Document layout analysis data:
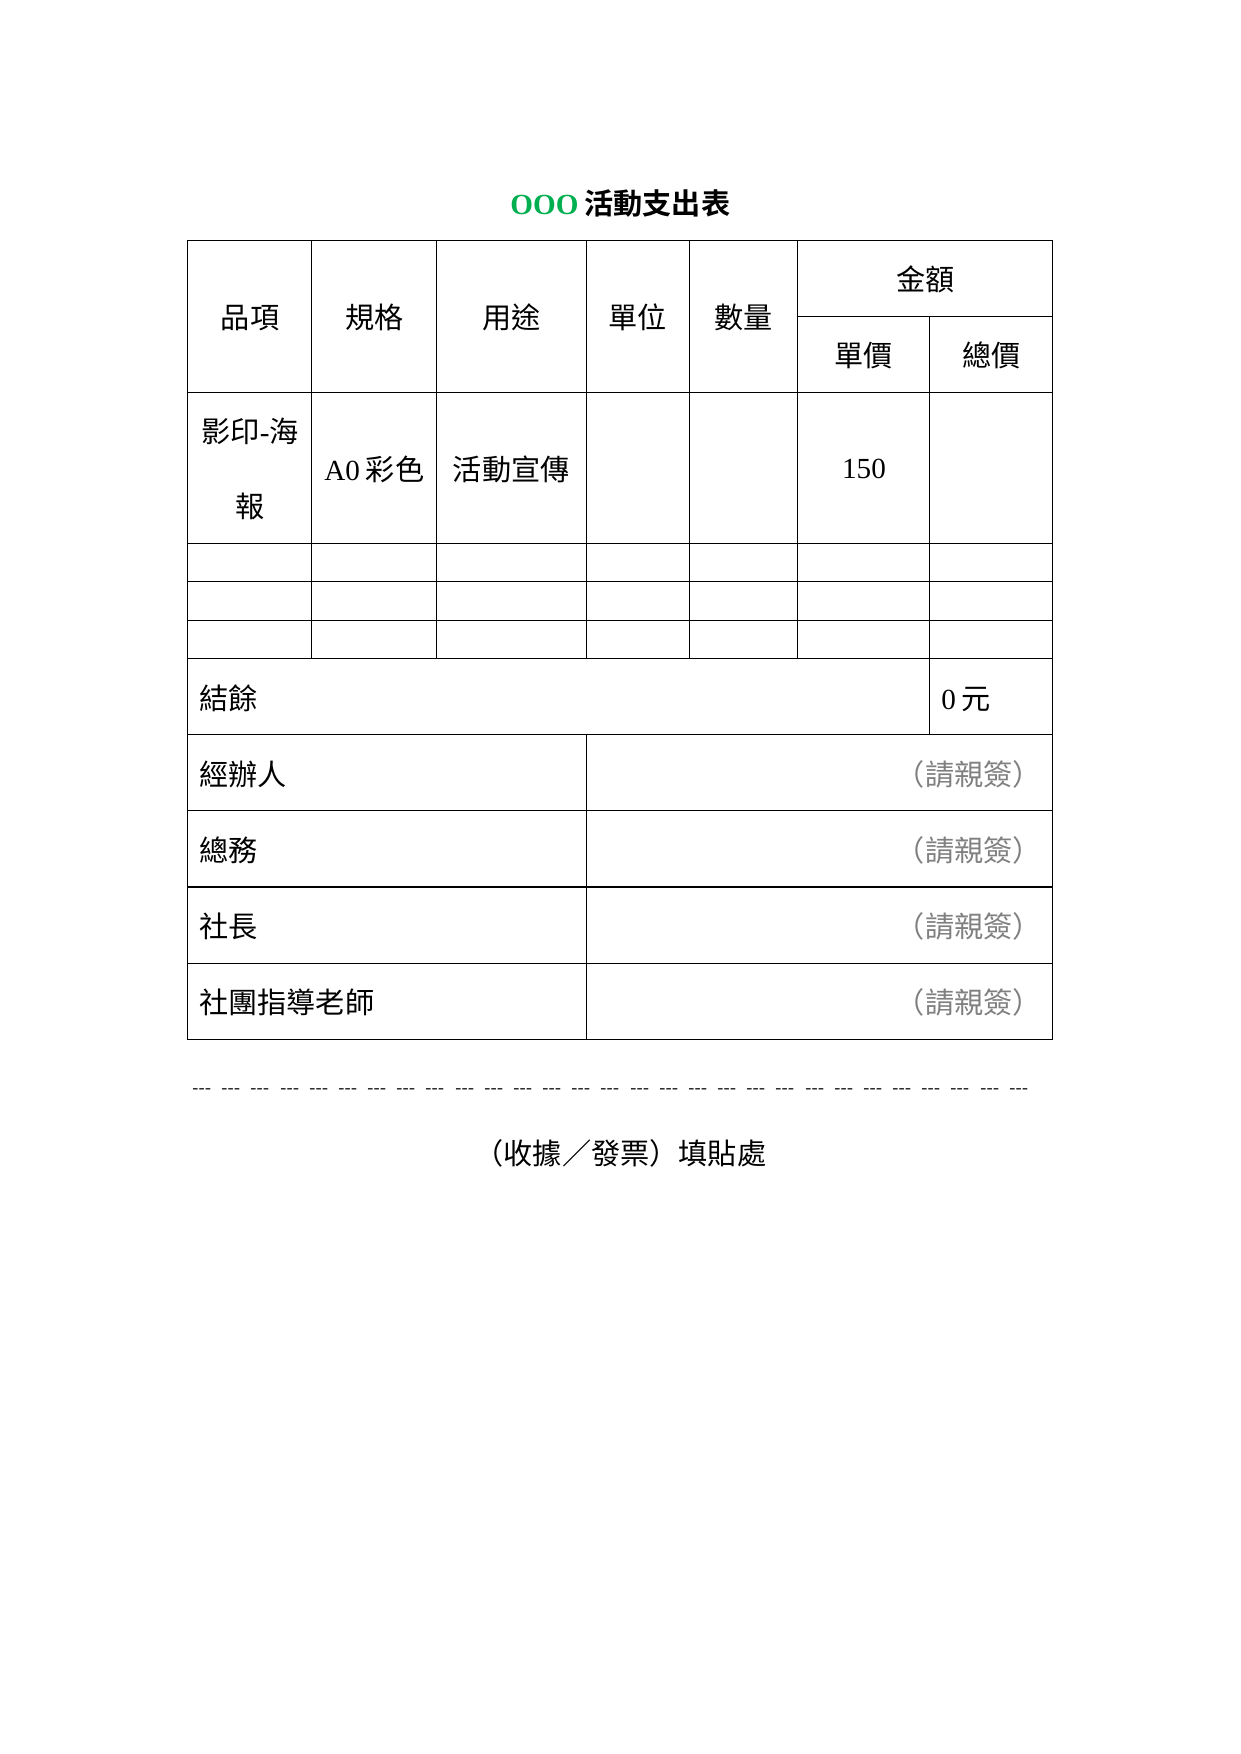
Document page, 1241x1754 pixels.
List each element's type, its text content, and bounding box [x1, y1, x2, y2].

table_cell [188, 582, 311, 620]
table_cell [188, 621, 311, 658]
table_cell 社長 [188, 888, 586, 962]
table_cell A0彩色 [312, 393, 436, 543]
table_cell （請親簽） [587, 811, 1052, 886]
table_cell [587, 544, 689, 581]
table_cell [798, 582, 929, 620]
table_cell [930, 621, 1052, 658]
table_cell [690, 544, 797, 581]
table_header 金額 [798, 241, 1052, 316]
table_header 單位 [587, 241, 689, 392]
text OOO活動支出表 [187, 164, 1053, 239]
table_cell 單價 [798, 317, 929, 392]
table_cell 總務 [188, 811, 586, 886]
table_cell （請親簽） [587, 964, 1052, 1038]
table_cell [312, 582, 436, 620]
text （收據∕發票）填貼處 [187, 1114, 1053, 1189]
table_cell [930, 544, 1052, 581]
table_cell 結餘 [188, 659, 929, 734]
table_cell [798, 621, 929, 658]
table_cell 影印-海報 [188, 393, 311, 543]
table_cell 150 [798, 393, 929, 543]
table_cell [312, 544, 436, 581]
table_cell [437, 582, 586, 620]
table_cell [587, 582, 689, 620]
table_cell （請親簽） [587, 888, 1052, 962]
table_cell [312, 621, 436, 658]
table_header 規格 [312, 241, 436, 392]
table_cell 經辦人 [188, 735, 586, 810]
table_cell [690, 393, 797, 543]
table_header 用途 [437, 241, 586, 392]
table_cell [798, 544, 929, 581]
table_cell 社團指導老師 [188, 964, 586, 1038]
table_cell [587, 393, 689, 543]
table_cell [437, 621, 586, 658]
table_cell 0元 [930, 659, 1052, 734]
table_cell 活動宣傳 [437, 393, 586, 543]
table_cell [930, 582, 1052, 620]
table_cell [437, 544, 586, 581]
table_header 品項 [188, 241, 311, 392]
table_cell [690, 621, 797, 658]
table_cell [690, 582, 797, 620]
table_cell （請親簽） [587, 735, 1052, 810]
table_cell 總價 [930, 317, 1052, 392]
table_cell [188, 544, 311, 581]
table_cell [587, 621, 689, 658]
table_header 數量 [690, 241, 797, 392]
text ﹍﹍﹍﹍﹍﹍﹍﹍﹍﹍﹍﹍﹍﹍﹍﹍﹍﹍﹍﹍﹍﹍﹍﹍﹍﹍﹍﹍﹍ [187, 1040, 1053, 1114]
table_cell [930, 393, 1052, 543]
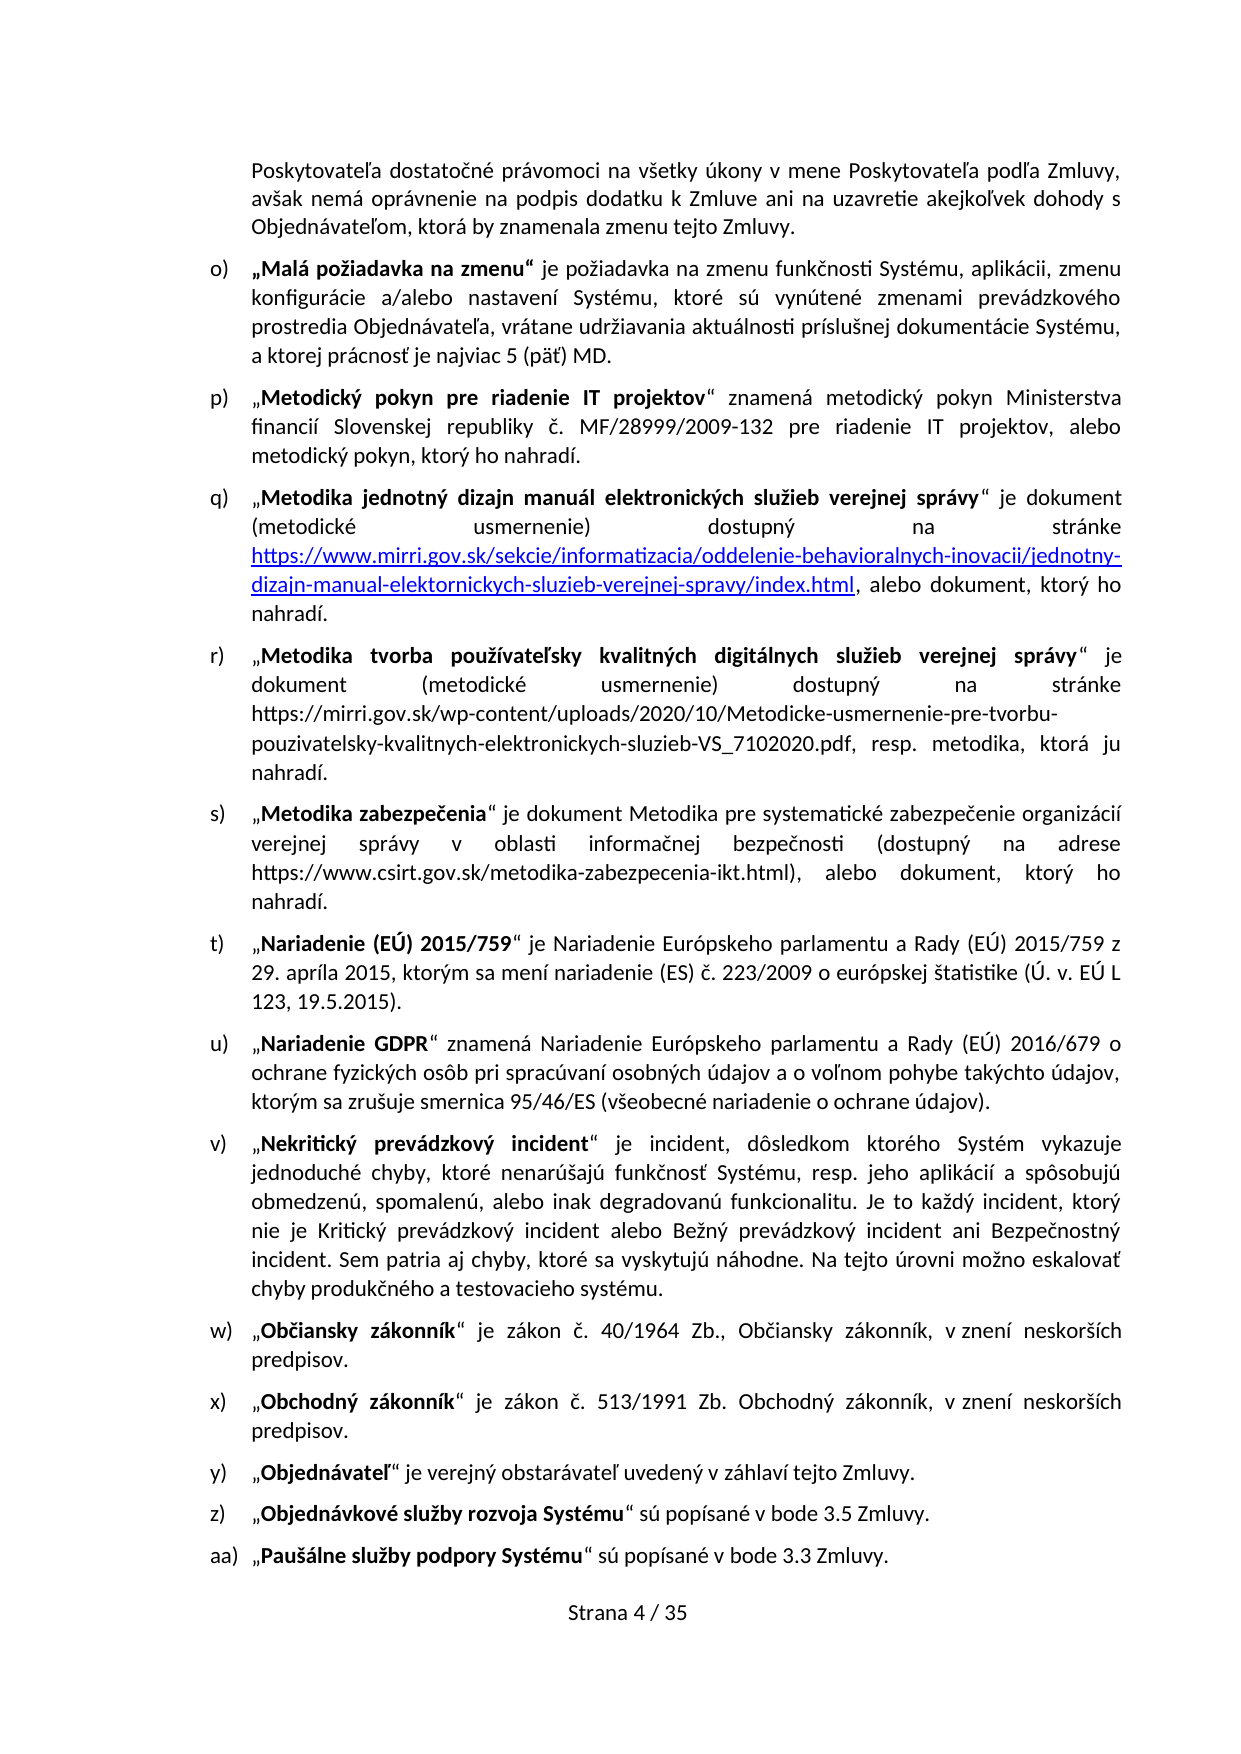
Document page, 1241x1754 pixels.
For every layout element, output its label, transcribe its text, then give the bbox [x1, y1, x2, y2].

list „Objednávateľ“ je verejný obstarávateľ uvedený v záhlaví tejto Zmluvy. [210, 1457, 1122, 1486]
list „Občiansky zákonník“ je zákon č. 40/1964 Zb., Občiansky zákonník, v znení neskorších predpisov. [210, 1315, 1122, 1373]
list „Objednávkové služby rozvoja Systému“ sú popísané v bode 3.5 Zmluvy. [210, 1498, 1122, 1527]
list „Nekritický prevádzkový incident“ je incident, dôsledkom ktorého Systém vykazuje jednoduché chyby, ktoré nenarúšajú funkčnosť Systému, resp. jeho aplikácií a spôsobujú obmedzenú, spomalenú, alebo inak degradovanú funkcionalitu. Je to každý incident, ktorý nie je Kritický prevádzkový incident alebo Bežný prevádzkový incident ani Bezpečnostný incident. Sem patria aj chyby, ktoré sa vyskytujú náhodne. Na tejto úrovni možno eskalovať chyby produkčného a testovacieho systému. [210, 1127, 1122, 1302]
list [210, 156, 1122, 240]
list „Metodika zabezpečenia“ je dokument Metodika pre systematické zabezpečenie organizácií verejnej správy v oblasti informačnej bezpečnosti (dostupný na adrese https://www.csirt.gov.sk/metodika-zabezpecenia-ikt.html), alebo dokument, ktorý ho nahradí. [210, 798, 1122, 915]
list „Nariadenie GDPR“ znamená Nariadenie Európskeho parlamentu a Rady (EÚ) 2016/679 o ochrane fyzických osôb pri spracúvaní osobných údajov a o voľnom pohybe takýchto údajov, ktorým sa zrušuje smernica 95/46/ES (všeobecné nariadenie o ochrane údajov). [210, 1027, 1122, 1115]
list „Metodický pokyn pre riadenie IT projektov“ znamená metodický pokyn Ministerstva financií Slovenskej republiky č. MF/28999/2009-132 pre riadenie IT projektov, alebo metodický pokyn, ktorý ho nahradí. [210, 382, 1122, 469]
list „Metodika jednotný dizajn manuál elektronických služieb verejnej správy“ je dokument (metodické usmernenie) dostupný na stránke https://www.mirri.gov.sk/sekcie/informatizacia/oddelenie-behavioralnych-inovacii/jednotny-dizajn-manual-elektornickych-sluzieb-verejnej-spravy/index.html, alebo dokument, ktorý ho nahradí. [210, 482, 1122, 627]
list „Nariadenie (EÚ) 2015/759“ je Nariadenie Európskeho parlamentu a Rady (EÚ) 2015/759 z 29. apríla 2015, ktorým sa mení nariadenie (ES) č. 223/2009 o európskej štatistike (Ú. v. EÚ L 123, 19.5.2015). [210, 927, 1122, 1015]
list „Metodika tvorba používateľsky kvalitných digitálnych služieb verejnej správy“ je dokument (metodické usmernenie) dostupný na stránke https://mirri.gov.sk/wp-content/uploads/2020/10/Metodicke-usmernenie-pre-tvorbu-pouzivatelsky-kvalitnych-elektronickych-sluzieb-VS_7102020.pdf, resp. metodika, ktorá ju nahradí. [210, 640, 1122, 786]
list „Obchodný zákonník“ je zákon č. 513/1991 Zb. Obchodný zákonník, v znení neskorších predpisov. [210, 1386, 1122, 1444]
list „Malá požiadavka na zmenu“ je požiadavka na zmenu funkčnosti Systému, aplikácii, zmenu konfigurácie a/alebo nastavení Systému, ktoré sú vynútené zmenami prevádzkového prostredia Objednávateľa, vrátane udržiavania aktuálnosti príslušnej dokumentácie Systému, a ktorej prácnosť je najviac 5 (päť) MD. [210, 252, 1122, 369]
list „Paušálne služby podpory Systému“ sú popísané v bode 3.3 Zmluvy. [210, 1540, 1122, 1569]
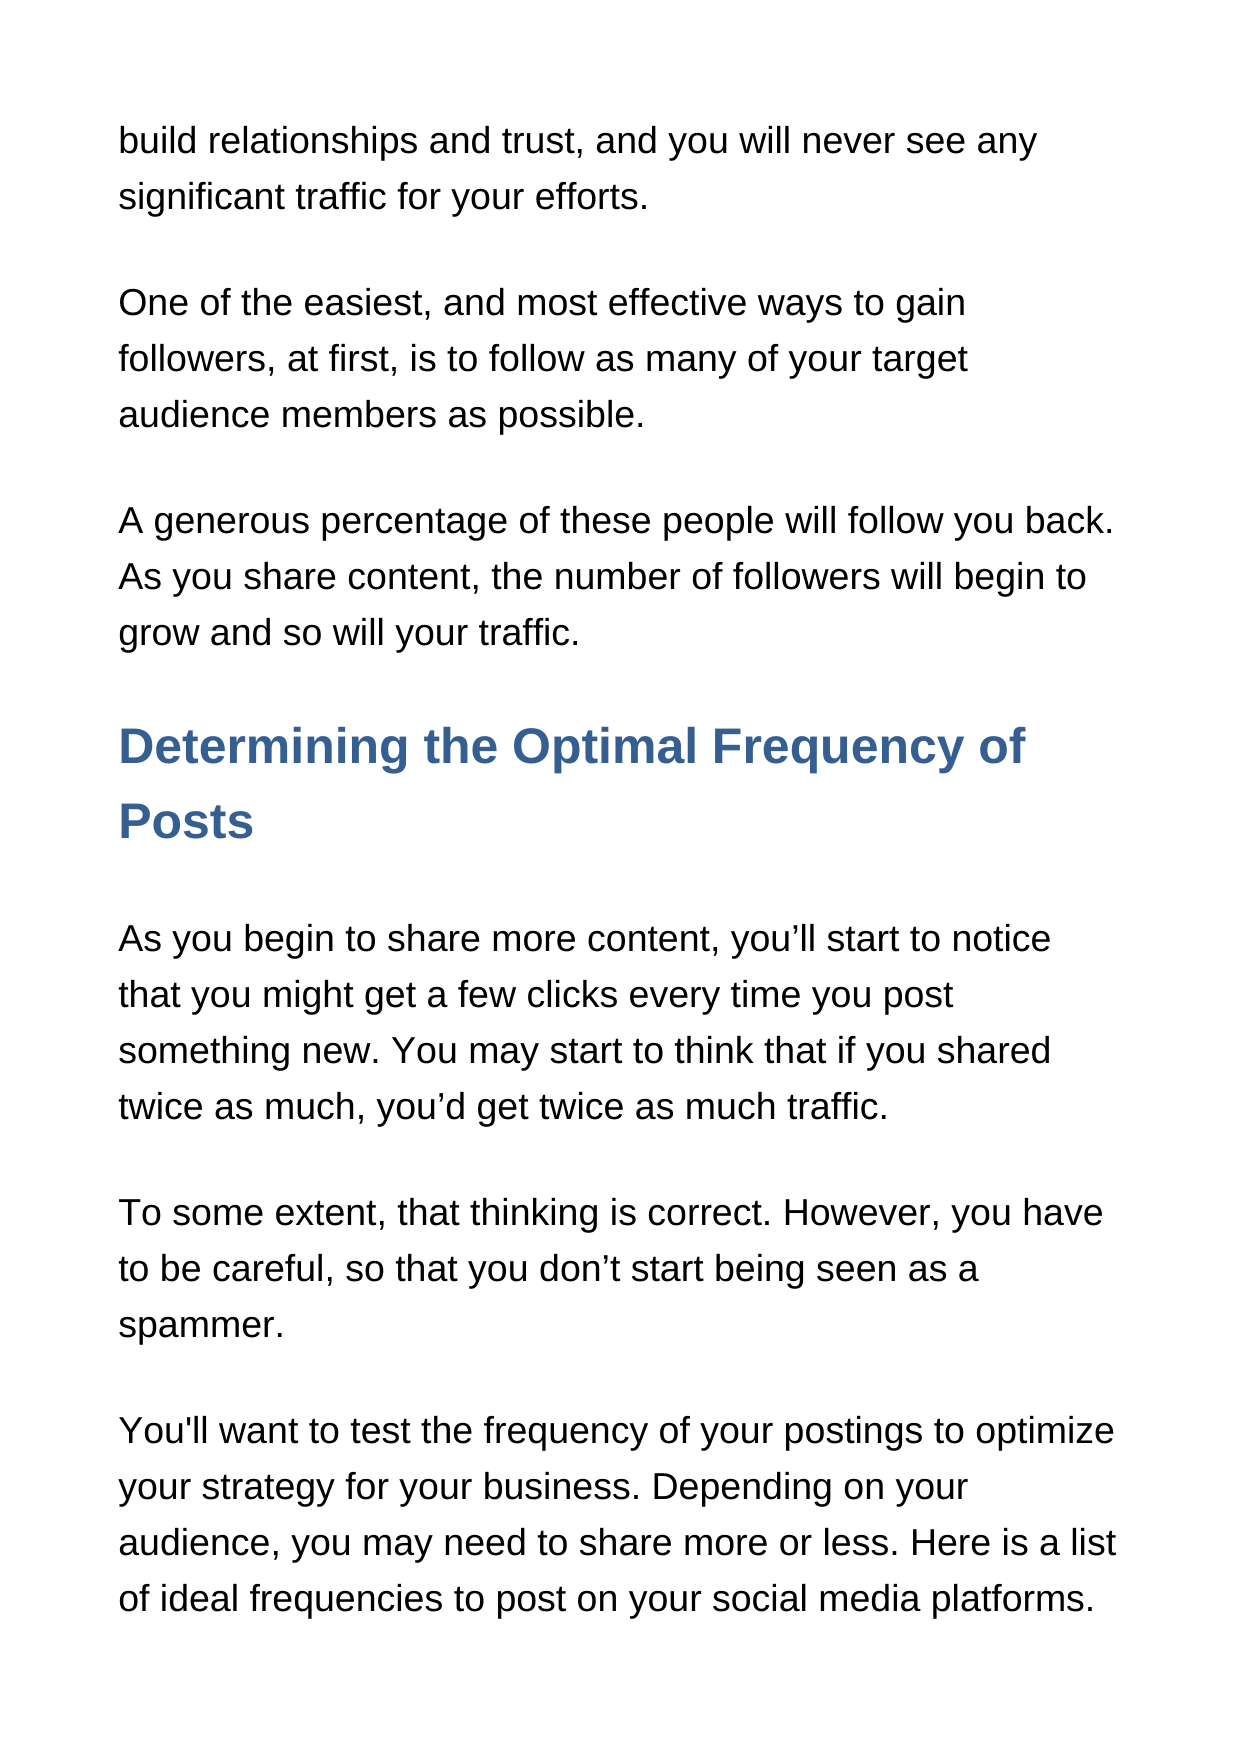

*WHAT YOU WILL DO*. Look over the records. Copy the lines that include the word "bode".

*EXERCISE RESPONSE*.
list „Objednávkové služby rozvoja Systému“ sú popísané v bode 3.5 Zmluvy. [210, 1498, 1122, 1527]
list „Paušálne služby podpory Systému“ sú popísané v bode 3.3 Zmluvy. [210, 1540, 1122, 1569]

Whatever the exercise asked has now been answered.